La perspective aurait pu être originale, en raison de la nationalité britannique de l'auteur. Mais le propos et les choix éditoriaux font preuve d'un certain conformisme. Les albums et les artistes mis en avant, de Public Enemy et de BDP, à Drake et à Kendrick Lamar, sont les mêmes que partout ailleurs. Ce qu'on nous raconte, avec la jubilation de celui qui a trouvé la foi, c'est à nouveau l'épopée glorieuse de cette culture marginale, celle des métèques et des déshérités, qui a conquis le monde. C'est une histoire déjà balisée, qui ne s'encombre ni de détails, ni de critique, ni de révélations.
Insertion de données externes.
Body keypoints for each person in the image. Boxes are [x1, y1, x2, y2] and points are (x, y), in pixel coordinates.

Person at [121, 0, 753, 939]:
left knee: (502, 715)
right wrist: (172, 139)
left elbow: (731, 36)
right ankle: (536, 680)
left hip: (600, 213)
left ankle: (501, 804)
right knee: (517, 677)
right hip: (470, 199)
Le livre est séparé en neuf chapitres mi-thématiques, mi-chronologiques : l'avènement des DJs, le Golden Age de la fin des années 80, la prédominance du rap à partir de la décennie 90, les beefs et conflits qui ont accompagné le succès, l'abnégation et la persévérance de ceux qui ont réussi, les rapports entre le hip-hop et l'accession d'Obama à la Maison Blanche, l'apparition de scènes rap non américaines, le statut compliqué des rappeurs blancs, et le rôle central de la cooptation dans l'édification de véritables empires du rap. Cependant, tous ces textes sont pauvres et superficiels.

DJ Semtex, par exemple, présente l'émergence de scènes rap étrangères aux Etats-Unis comme une invasion. Toutefois, les artistes qu'il convoque pour illustrer le propos sont bien rares, et parfois parfaitement anecdotiques. Seul Drake, l'unique superstar non-étatsunienne du rap, semble lui donner raison. Et dans une moindre mesure Iggy Azalea, qui occupe quasiment seule tout l'espace réservé au rap australien (alors que toute sa carrière s'est faite sur le sol américain).
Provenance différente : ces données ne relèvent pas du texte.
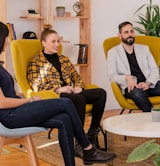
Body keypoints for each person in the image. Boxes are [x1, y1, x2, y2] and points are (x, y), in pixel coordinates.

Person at [0, 22, 116, 166]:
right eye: (5, 38)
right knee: (66, 102)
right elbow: (2, 103)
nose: (7, 42)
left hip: (16, 111)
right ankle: (88, 149)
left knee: (63, 119)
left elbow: (7, 95)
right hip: (10, 117)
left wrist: (21, 97)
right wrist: (28, 100)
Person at [27, 27, 106, 156]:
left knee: (100, 93)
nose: (57, 44)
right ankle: (79, 143)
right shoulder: (36, 62)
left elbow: (76, 76)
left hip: (71, 92)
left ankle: (92, 133)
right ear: (43, 43)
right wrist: (58, 89)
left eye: (58, 41)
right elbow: (36, 87)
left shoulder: (64, 59)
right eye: (53, 41)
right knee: (79, 99)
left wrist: (78, 87)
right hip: (55, 95)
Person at [107, 21, 160, 112]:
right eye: (126, 32)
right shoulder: (113, 53)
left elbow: (154, 69)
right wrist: (127, 77)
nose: (130, 34)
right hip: (132, 88)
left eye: (132, 31)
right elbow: (112, 76)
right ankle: (154, 118)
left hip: (149, 85)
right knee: (138, 94)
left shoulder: (144, 49)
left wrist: (148, 83)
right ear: (119, 35)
Le texte, toutefois, n'est pas l'essentiel. Hip Hop Raised Me n'a pas été publié par hasard chez Thames & Hudson. Cet éditeur, en effet, est spécialisé dans les beaux livres, riches en images et en illustrations. Et c'est exactement comme cela que se présente le travail de DJ Semtex. C'est un objet massif, dont l'essentiel des pages sont réservées aux photos.

Certaines sont sans grand intérêt. Se contentant de reproduire les pochettes de tous les albums de tel ou tel artiste important, elles sont du remplissage. Mais d'autres sont plus originales, puisqu'elles sont des clichés méconnus pris pendant les tournées britanniques de rappeurs américains. On y trouve aussi quelques graphiques ludiques, par exemple une chronologie en plusieurs pages de l'histoire du hip-hop, ou une présentation des impressionnants réseaux d'artistes bâtis par des poids lourds tels que Dr. Dre, Birdman et Jay-Z.
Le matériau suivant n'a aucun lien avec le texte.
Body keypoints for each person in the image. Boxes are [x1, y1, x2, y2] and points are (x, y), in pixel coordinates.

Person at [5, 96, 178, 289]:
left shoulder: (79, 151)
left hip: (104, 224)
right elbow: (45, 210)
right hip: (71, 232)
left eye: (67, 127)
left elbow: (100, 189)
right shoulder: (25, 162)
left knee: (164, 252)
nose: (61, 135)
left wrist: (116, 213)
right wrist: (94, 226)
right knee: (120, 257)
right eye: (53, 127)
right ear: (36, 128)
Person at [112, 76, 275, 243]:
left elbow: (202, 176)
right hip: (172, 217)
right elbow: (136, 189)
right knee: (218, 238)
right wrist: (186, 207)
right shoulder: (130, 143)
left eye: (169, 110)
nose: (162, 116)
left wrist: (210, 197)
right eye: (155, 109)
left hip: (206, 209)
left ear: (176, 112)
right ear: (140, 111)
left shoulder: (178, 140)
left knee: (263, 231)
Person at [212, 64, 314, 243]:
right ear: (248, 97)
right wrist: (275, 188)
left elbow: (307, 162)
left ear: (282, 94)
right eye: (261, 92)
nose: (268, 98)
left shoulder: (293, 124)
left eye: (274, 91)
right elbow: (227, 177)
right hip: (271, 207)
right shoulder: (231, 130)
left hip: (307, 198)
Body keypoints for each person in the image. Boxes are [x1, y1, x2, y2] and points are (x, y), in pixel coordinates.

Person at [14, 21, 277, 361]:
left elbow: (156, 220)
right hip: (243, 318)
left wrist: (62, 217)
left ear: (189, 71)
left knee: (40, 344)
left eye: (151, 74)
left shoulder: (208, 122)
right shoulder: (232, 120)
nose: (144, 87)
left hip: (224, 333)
Hip Hop Raised Me est aussi l'émanation, comme la plupart des livres aujourd'hui sur le marché, de la vieille génération de fans, celle qui s'est passionnée pour le rap dans les années 90. DJ Semtex accorde la part du lion à cette époque, ne réservant aux artistes plus récents, en tout cas ceux les plus exposés médiatiquement, qu'une portion congrue.

La préface signée Chuck D, les louanges de Raekwon et de Ghostface Killah, montrent bien qu'il s'agit d'un livre pour quadras et quinquas. D'un côté c'est logique. Ce n'est que qu'après 2030 qu'on pourra lire des analyses fines et fouillées des années 2010. Mais cet effort incessant de sanctification du hip-hop d'autrefois finit par lui faire sentir fort le sapin.

Le sapin, justement, ce livre lui est destiné. Il n'est pas un document, une enquête ou un essai. Il est un cadeau parfait pour le soir de noël. Il est un bel objet à offrir à son tonton fan de rap. Il est ce que Danny Brown présente en quatrième de couverture, une bible du hip-hop bien enluminée, qui aura de la gueule dans n'importe quelle bibliothèque.